Ces fantômes, ces illusions : images, idées, objets, ont la vie dure, et trouvent même légion de témoins dans la littérature, la musique, la peinture ou la philosophie, témoins souvent acteurs, ou acteurs qui se découvrent témoins de ce qu'ils croient lire, voir ou entendre, s'éloignant ainsi du réel, poursuit le philosophe amusé.

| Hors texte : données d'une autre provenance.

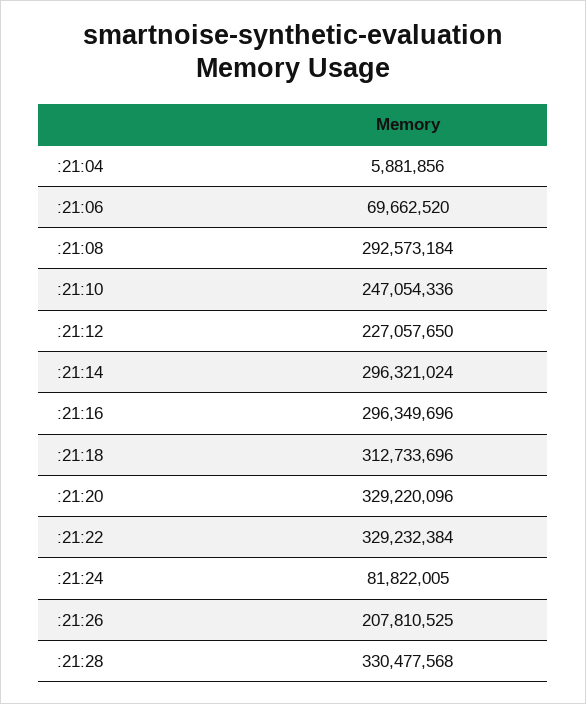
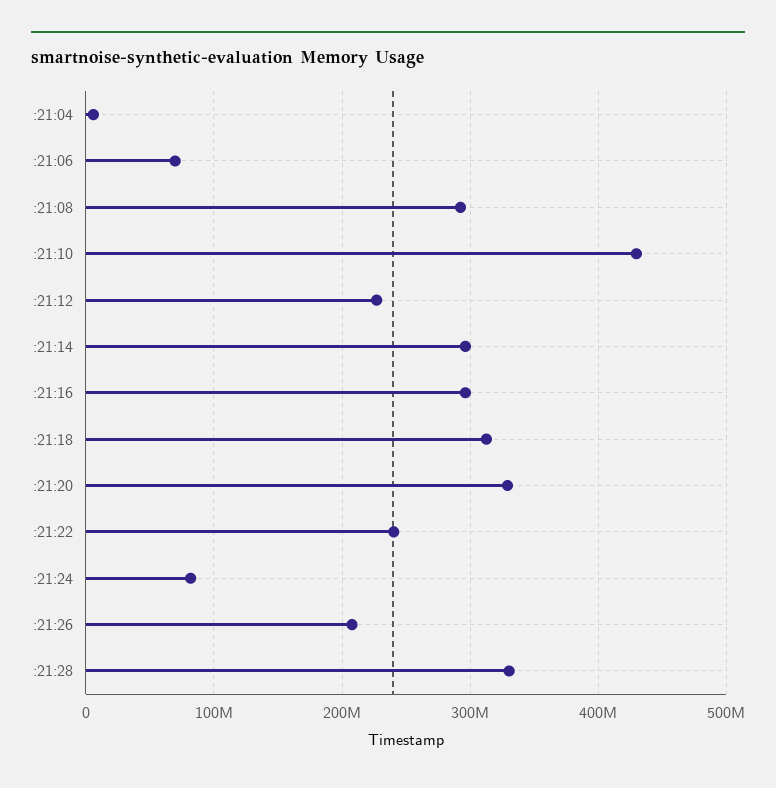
:21:10: 247054336 -> 430000000
:21:22: 329232384 -> 240000000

" Diderot disait à sa famille, à propos d'un portrait de lui : " Mes enfants, je vous préviens que ce n'est pas moi. " Tout le monde a ressenti cette impression d'étrangeté, bizarre et un peu pénible, à l'écoute de sa voix ou face à sa photographie. Si la représentation de soi paraît toujours plus ou moins infidèle, si la ré-audition de sa voix sonne toujours un peu faux, c'est qu'il n'y en a jamais eu, si je puis dire, de " présentation " ni de " première audition " : on ne peut re-présenter ce qui n'a jamais été présent. Je pourrais naturellement essayer de m'informer auprès des autres, pour savoir ce dont j'ai l'air, en les priant de me faire savoir ce dont j'ai l'air, en les priant de me faire voir ce qu'ils voient ; mais une telle communication est coupée. Car si on ne se voit pas, on voit encore moins, s'il est possible, ce que les autres perçoivent de nous. Les autres me voient bien, mais je n'aurai jamais la moindre idée de ce qu'ils voient alors. "

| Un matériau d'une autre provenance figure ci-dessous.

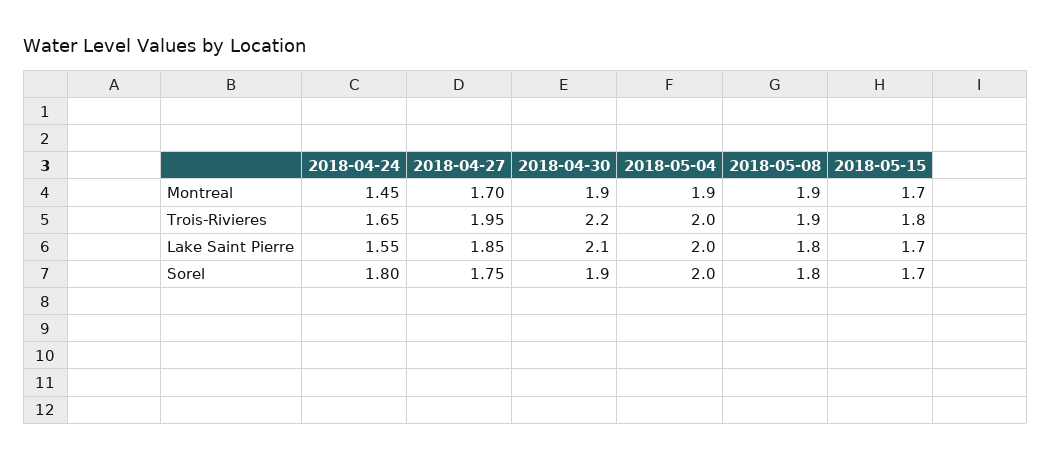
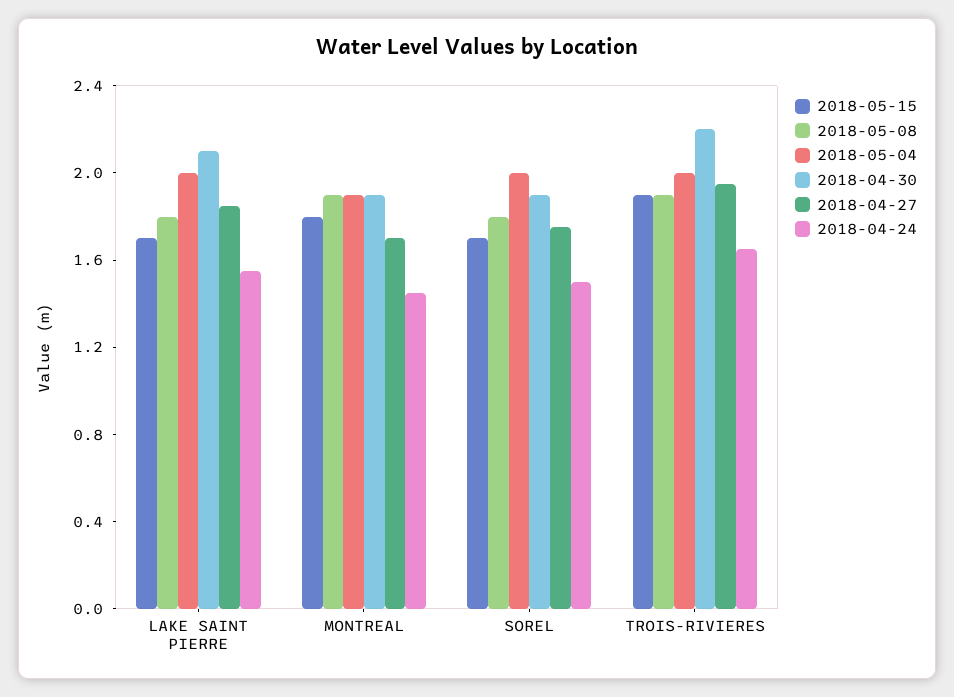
2018-05-15, Montreal: 1.7 -> 1.8
2018-05-15, Trois-Rivieres: 1.8 -> 1.9
2018-04-24, Sorel: 1.8 -> 1.5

Et le réel dans tout cela ? L'image qui n'existe pas, le silence en musique, que certains pense toujours plus intense que la musique elle même, ce que nous avons entendu ou vu une fois a étrangement plus de force, que l'image ou l'objet qui est face à nous, là à l'instant où nous écrivons cela, ou cette musique que nous écoutons - les suites françaises de Bach - ( dont les interprétations ne manquent pas d'humour, c'est le fameux et fumeux silence chez Bach qui disent-ils est encore du Bach ) n'existe réellement que sur l'instant et que pour nous, point n'est besoin de tenter de les traduire pour les autres, sauf à métamorphoser en faiseur de fantômes, alors surgit la fiction et la fiction, n'a jamais comme objectif de saisir le réel, mais de s'en éloigner à jamais, le réel lui ne saisit que l'acteur particulier et réel qui s'y glisse, je vois une plage de Nice où je marche, je vois un tableau de Hooper qui est face à moi dans un musée, mais ce que je vois - la plage, la toile - n'a de raison et d'effet que pour moi et toute tentative d'en dire et d'en montrer sa force, son saisissement, sa surprise ou sa joie, ne passe pas, et n'est alors pour celle ou celui qui vous écoute, qu'une histoire de plus, qu'avec même le plus grand talent de conteur, ne garde pas une seconde sa force première, sauf à l'affirmer comme fiction, ce qui est alors une autre histoire comme l'on dit au cinéma.